- **TASK INSTRUCTIONS**
Each entry below has to be written out again exactly.

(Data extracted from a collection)
-------

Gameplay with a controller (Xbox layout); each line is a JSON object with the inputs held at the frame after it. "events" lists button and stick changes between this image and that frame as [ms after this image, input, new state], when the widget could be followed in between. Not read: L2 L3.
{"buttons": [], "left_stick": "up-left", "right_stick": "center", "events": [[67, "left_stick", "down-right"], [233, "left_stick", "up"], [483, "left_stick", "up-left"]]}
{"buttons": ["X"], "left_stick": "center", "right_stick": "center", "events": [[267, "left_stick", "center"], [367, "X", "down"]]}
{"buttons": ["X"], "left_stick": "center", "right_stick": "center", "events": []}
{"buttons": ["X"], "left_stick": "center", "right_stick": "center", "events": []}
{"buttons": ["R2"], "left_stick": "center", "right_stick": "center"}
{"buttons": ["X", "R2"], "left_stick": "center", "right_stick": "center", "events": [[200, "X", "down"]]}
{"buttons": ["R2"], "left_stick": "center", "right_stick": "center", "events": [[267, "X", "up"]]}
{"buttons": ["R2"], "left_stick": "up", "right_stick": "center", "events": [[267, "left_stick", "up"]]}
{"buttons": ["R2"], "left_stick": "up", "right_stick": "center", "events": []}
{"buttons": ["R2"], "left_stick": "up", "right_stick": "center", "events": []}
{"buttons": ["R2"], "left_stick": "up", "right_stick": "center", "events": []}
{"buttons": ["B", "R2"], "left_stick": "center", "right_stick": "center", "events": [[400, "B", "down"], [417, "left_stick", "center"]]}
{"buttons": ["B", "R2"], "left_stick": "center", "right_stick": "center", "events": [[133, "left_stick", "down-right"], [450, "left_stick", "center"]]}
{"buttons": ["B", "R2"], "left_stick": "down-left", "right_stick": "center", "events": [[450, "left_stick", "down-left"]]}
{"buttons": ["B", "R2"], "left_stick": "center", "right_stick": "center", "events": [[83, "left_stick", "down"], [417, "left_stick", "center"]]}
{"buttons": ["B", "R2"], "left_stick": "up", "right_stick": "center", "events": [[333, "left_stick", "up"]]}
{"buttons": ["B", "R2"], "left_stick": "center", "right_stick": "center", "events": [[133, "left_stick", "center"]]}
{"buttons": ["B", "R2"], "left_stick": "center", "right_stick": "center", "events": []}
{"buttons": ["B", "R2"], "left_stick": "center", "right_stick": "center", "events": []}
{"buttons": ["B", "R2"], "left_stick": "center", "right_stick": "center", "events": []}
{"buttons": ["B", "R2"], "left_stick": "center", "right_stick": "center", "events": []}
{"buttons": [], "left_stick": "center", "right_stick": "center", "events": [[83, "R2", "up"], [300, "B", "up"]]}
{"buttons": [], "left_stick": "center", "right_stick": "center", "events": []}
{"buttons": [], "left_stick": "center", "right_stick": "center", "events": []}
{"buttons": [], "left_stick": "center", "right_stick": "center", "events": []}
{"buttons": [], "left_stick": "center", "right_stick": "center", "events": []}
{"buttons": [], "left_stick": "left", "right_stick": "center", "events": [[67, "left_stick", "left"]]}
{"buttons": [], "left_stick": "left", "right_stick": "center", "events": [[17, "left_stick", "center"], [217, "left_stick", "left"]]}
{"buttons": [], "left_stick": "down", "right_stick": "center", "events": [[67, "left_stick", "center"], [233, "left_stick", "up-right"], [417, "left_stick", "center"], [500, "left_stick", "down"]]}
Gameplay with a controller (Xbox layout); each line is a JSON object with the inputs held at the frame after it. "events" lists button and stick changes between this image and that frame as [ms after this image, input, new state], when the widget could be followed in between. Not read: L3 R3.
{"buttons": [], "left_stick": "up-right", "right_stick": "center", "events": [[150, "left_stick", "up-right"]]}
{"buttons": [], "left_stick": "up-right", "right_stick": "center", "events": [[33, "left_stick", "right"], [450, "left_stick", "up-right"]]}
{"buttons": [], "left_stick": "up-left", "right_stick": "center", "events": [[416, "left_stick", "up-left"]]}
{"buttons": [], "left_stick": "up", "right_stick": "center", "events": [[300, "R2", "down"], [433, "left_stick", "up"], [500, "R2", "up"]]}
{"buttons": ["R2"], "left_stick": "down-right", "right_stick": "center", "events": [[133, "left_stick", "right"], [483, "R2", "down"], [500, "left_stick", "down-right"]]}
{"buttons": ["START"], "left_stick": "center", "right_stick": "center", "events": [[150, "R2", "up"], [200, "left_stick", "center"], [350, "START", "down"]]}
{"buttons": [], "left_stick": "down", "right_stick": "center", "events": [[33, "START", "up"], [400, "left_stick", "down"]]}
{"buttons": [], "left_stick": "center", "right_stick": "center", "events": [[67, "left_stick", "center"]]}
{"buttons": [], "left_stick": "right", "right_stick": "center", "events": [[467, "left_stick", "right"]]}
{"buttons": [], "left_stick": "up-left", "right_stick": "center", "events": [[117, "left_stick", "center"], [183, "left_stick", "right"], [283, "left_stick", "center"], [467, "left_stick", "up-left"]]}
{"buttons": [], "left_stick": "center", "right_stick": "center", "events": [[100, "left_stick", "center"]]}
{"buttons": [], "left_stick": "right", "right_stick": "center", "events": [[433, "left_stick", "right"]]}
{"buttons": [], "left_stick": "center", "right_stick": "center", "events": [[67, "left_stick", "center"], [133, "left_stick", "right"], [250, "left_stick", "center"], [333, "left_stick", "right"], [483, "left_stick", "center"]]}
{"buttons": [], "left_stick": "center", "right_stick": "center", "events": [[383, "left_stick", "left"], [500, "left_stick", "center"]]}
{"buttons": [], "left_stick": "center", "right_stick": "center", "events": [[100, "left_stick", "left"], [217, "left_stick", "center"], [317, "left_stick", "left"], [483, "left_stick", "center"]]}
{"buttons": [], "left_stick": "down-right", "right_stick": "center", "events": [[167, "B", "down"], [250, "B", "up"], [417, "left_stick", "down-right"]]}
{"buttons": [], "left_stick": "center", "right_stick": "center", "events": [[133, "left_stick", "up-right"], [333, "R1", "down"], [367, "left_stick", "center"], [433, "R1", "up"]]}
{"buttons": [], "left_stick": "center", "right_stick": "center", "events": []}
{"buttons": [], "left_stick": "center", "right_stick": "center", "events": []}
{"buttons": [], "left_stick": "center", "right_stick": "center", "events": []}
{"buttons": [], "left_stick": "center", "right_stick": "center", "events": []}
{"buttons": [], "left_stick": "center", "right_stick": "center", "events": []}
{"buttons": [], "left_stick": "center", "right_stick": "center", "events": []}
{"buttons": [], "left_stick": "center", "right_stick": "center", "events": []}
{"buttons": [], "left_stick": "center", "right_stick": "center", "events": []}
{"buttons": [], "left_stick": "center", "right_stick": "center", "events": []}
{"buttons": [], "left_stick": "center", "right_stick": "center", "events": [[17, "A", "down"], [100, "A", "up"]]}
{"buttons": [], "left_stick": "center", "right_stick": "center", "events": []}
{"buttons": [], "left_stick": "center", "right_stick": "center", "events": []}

-------

- **EXERCISE SOLUTION**
Gameplay with a controller (Xbox layout); each line is a JSON object with the inputs held at the frame after it. "events" lists button and stick changes between this image and that frame as [ms after this image, input, new state], when the widget could be followed in between. Not read: L2 L3.
{"buttons": [], "left_stick": "up-left", "right_stick": "center", "events": [[67, "left_stick", "down-right"], [233, "left_stick", "up"], [483, "left_stick", "up-left"]]}
{"buttons": ["X"], "left_stick": "center", "right_stick": "center", "events": [[267, "left_stick", "center"], [367, "X", "down"]]}
{"buttons": ["X"], "left_stick": "center", "right_stick": "center", "events": []}
{"buttons": ["X"], "left_stick": "center", "right_stick": "center", "events": []}
{"buttons": ["R2"], "left_stick": "center", "right_stick": "center"}
{"buttons": ["X", "R2"], "left_stick": "center", "right_stick": "center", "events": [[200, "X", "down"]]}
{"buttons": ["R2"], "left_stick": "center", "right_stick": "center", "events": [[267, "X", "up"]]}
{"buttons": ["R2"], "left_stick": "up", "right_stick": "center", "events": [[267, "left_stick", "up"]]}
{"buttons": ["R2"], "left_stick": "up", "right_stick": "center", "events": []}
{"buttons": ["R2"], "left_stick": "up", "right_stick": "center", "events": []}
{"buttons": ["R2"], "left_stick": "up", "right_stick": "center", "events": []}
{"buttons": ["B", "R2"], "left_stick": "center", "right_stick": "center", "events": [[400, "B", "down"], [417, "left_stick", "center"]]}
{"buttons": ["B", "R2"], "left_stick": "center", "right_stick": "center", "events": [[133, "left_stick", "down-right"], [450, "left_stick", "center"]]}
{"buttons": ["B", "R2"], "left_stick": "down-left", "right_stick": "center", "events": [[450, "left_stick", "down-left"]]}
{"buttons": ["B", "R2"], "left_stick": "center", "right_stick": "center", "events": [[83, "left_stick", "down"], [417, "left_stick", "center"]]}
{"buttons": ["B", "R2"], "left_stick": "up", "right_stick": "center", "events": [[333, "left_stick", "up"]]}
{"buttons": ["B", "R2"], "left_stick": "center", "right_stick": "center", "events": [[133, "left_stick", "center"]]}
{"buttons": ["B", "R2"], "left_stick": "center", "right_stick": "center", "events": []}
{"buttons": ["B", "R2"], "left_stick": "center", "right_stick": "center", "events": []}
{"buttons": ["B", "R2"], "left_stick": "center", "right_stick": "center", "events": []}
{"buttons": ["B", "R2"], "left_stick": "center", "right_stick": "center", "events": []}
{"buttons": [], "left_stick": "center", "right_stick": "center", "events": [[83, "R2", "up"], [300, "B", "up"]]}
{"buttons": [], "left_stick": "center", "right_stick": "center", "events": []}
{"buttons": [], "left_stick": "center", "right_stick": "center", "events": []}
{"buttons": [], "left_stick": "center", "right_stick": "center", "events": []}
{"buttons": [], "left_stick": "center", "right_stick": "center", "events": []}
{"buttons": [], "left_stick": "left", "right_stick": "center", "events": [[67, "left_stick", "left"]]}
{"buttons": [], "left_stick": "left", "right_stick": "center", "events": [[17, "left_stick", "center"], [217, "left_stick", "left"]]}
{"buttons": [], "left_stick": "down", "right_stick": "center", "events": [[67, "left_stick", "center"], [233, "left_stick", "up-right"], [417, "left_stick", "center"], [500, "left_stick", "down"]]}
Gameplay with a controller (Xbox layout); each line is a JSON object with the inputs held at the frame after it. "events" lists button and stick changes between this image and that frame as [ms after this image, input, new state], when the widget could be followed in between. Not read: L3 R3.
{"buttons": [], "left_stick": "up-right", "right_stick": "center", "events": [[150, "left_stick", "up-right"]]}
{"buttons": [], "left_stick": "up-right", "right_stick": "center", "events": [[33, "left_stick", "right"], [450, "left_stick", "up-right"]]}
{"buttons": [], "left_stick": "up-left", "right_stick": "center", "events": [[416, "left_stick", "up-left"]]}
{"buttons": [], "left_stick": "up", "right_stick": "center", "events": [[300, "R2", "down"], [433, "left_stick", "up"], [500, "R2", "up"]]}
{"buttons": ["R2"], "left_stick": "down-right", "right_stick": "center", "events": [[133, "left_stick", "right"], [483, "R2", "down"], [500, "left_stick", "down-right"]]}
{"buttons": ["START"], "left_stick": "center", "right_stick": "center", "events": [[150, "R2", "up"], [200, "left_stick", "center"], [350, "START", "down"]]}
{"buttons": [], "left_stick": "down", "right_stick": "center", "events": [[33, "START", "up"], [400, "left_stick", "down"]]}
{"buttons": [], "left_stick": "center", "right_stick": "center", "events": [[67, "left_stick", "center"]]}
{"buttons": [], "left_stick": "right", "right_stick": "center", "events": [[467, "left_stick", "right"]]}
{"buttons": [], "left_stick": "up-left", "right_stick": "center", "events": [[117, "left_stick", "center"], [183, "left_stick", "right"], [283, "left_stick", "center"], [467, "left_stick", "up-left"]]}
{"buttons": [], "left_stick": "center", "right_stick": "center", "events": [[100, "left_stick", "center"]]}
{"buttons": [], "left_stick": "right", "right_stick": "center", "events": [[433, "left_stick", "right"]]}
{"buttons": [], "left_stick": "center", "right_stick": "center", "events": [[67, "left_stick", "center"], [133, "left_stick", "right"], [250, "left_stick", "center"], [333, "left_stick", "right"], [483, "left_stick", "center"]]}
{"buttons": [], "left_stick": "center", "right_stick": "center", "events": [[383, "left_stick", "left"], [500, "left_stick", "center"]]}
{"buttons": [], "left_stick": "center", "right_stick": "center", "events": [[100, "left_stick", "left"], [217, "left_stick", "center"], [317, "left_stick", "left"], [483, "left_stick", "center"]]}
{"buttons": [], "left_stick": "down-right", "right_stick": "center", "events": [[167, "B", "down"], [250, "B", "up"], [417, "left_stick", "down-right"]]}
{"buttons": [], "left_stick": "center", "right_stick": "center", "events": [[133, "left_stick", "up-right"], [333, "R1", "down"], [367, "left_stick", "center"], [433, "R1", "up"]]}
{"buttons": [], "left_stick": "center", "right_stick": "center", "events": []}
{"buttons": [], "left_stick": "center", "right_stick": "center", "events": []}
{"buttons": [], "left_stick": "center", "right_stick": "center", "events": []}
{"buttons": [], "left_stick": "center", "right_stick": "center", "events": []}
{"buttons": [], "left_stick": "center", "right_stick": "center", "events": []}
{"buttons": [], "left_stick": "center", "right_stick": "center", "events": []}
{"buttons": [], "left_stick": "center", "right_stick": "center", "events": []}
{"buttons": [], "left_stick": "center", "right_stick": "center", "events": []}
{"buttons": [], "left_stick": "center", "right_stick": "center", "events": []}
{"buttons": [], "left_stick": "center", "right_stick": "center", "events": [[17, "A", "down"], [100, "A", "up"]]}
{"buttons": [], "left_stick": "center", "right_stick": "center", "events": []}
{"buttons": [], "left_stick": "center", "right_stick": "center", "events": []}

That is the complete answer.